## [TASK GOAL]
Below is a set of records. Repeat them verbatim without the pictures.

## [DATASET RECORDS]
========

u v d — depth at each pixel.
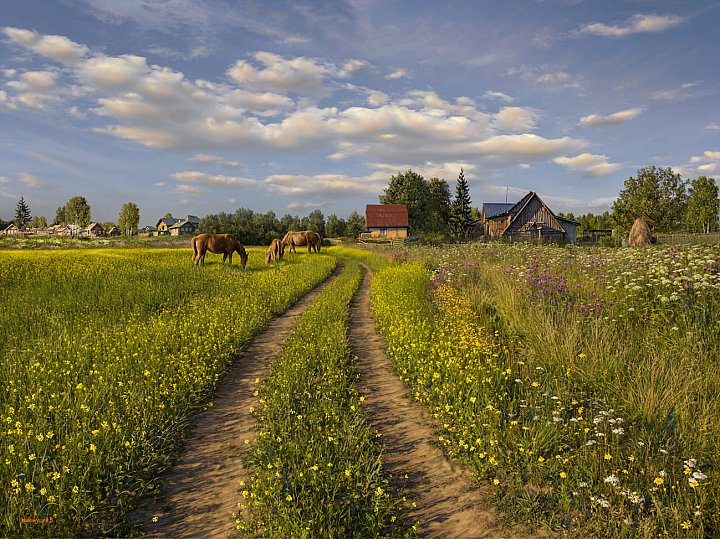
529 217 39.59
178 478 4.45
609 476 3.85
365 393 6.52
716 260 8.93
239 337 9.35
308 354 7.87
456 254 20.11
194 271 20.20
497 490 3.99
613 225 37.50
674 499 3.61
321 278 21.34
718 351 6.00
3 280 16.23
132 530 3.61
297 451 4.54
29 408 5.29
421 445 4.94
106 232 120.06
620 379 5.70
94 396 5.67
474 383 5.77
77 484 3.98
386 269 21.16
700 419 4.54
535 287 9.71
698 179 49.09
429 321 9.56
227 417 5.89
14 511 3.51
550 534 3.45
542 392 5.67
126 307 12.46
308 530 3.34
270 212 73.00
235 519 3.75
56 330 9.60
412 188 78.94
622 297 8.48
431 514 3.74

========

## [EXERCISE OUTPUT]
u v d — depth at each pixel.
529 217 39.59
178 478 4.45
609 476 3.85
365 393 6.52
716 260 8.93
239 337 9.35
308 354 7.87
456 254 20.11
194 271 20.20
497 490 3.99
613 225 37.50
674 499 3.61
321 278 21.34
718 351 6.00
3 280 16.23
132 530 3.61
297 451 4.54
29 408 5.29
421 445 4.94
106 232 120.06
620 379 5.70
94 396 5.67
474 383 5.77
77 484 3.98
386 269 21.16
700 419 4.54
535 287 9.71
698 179 49.09
429 321 9.56
227 417 5.89
14 511 3.51
550 534 3.45
542 392 5.67
126 307 12.46
308 530 3.34
270 212 73.00
235 519 3.75
56 330 9.60
412 188 78.94
622 297 8.48
431 514 3.74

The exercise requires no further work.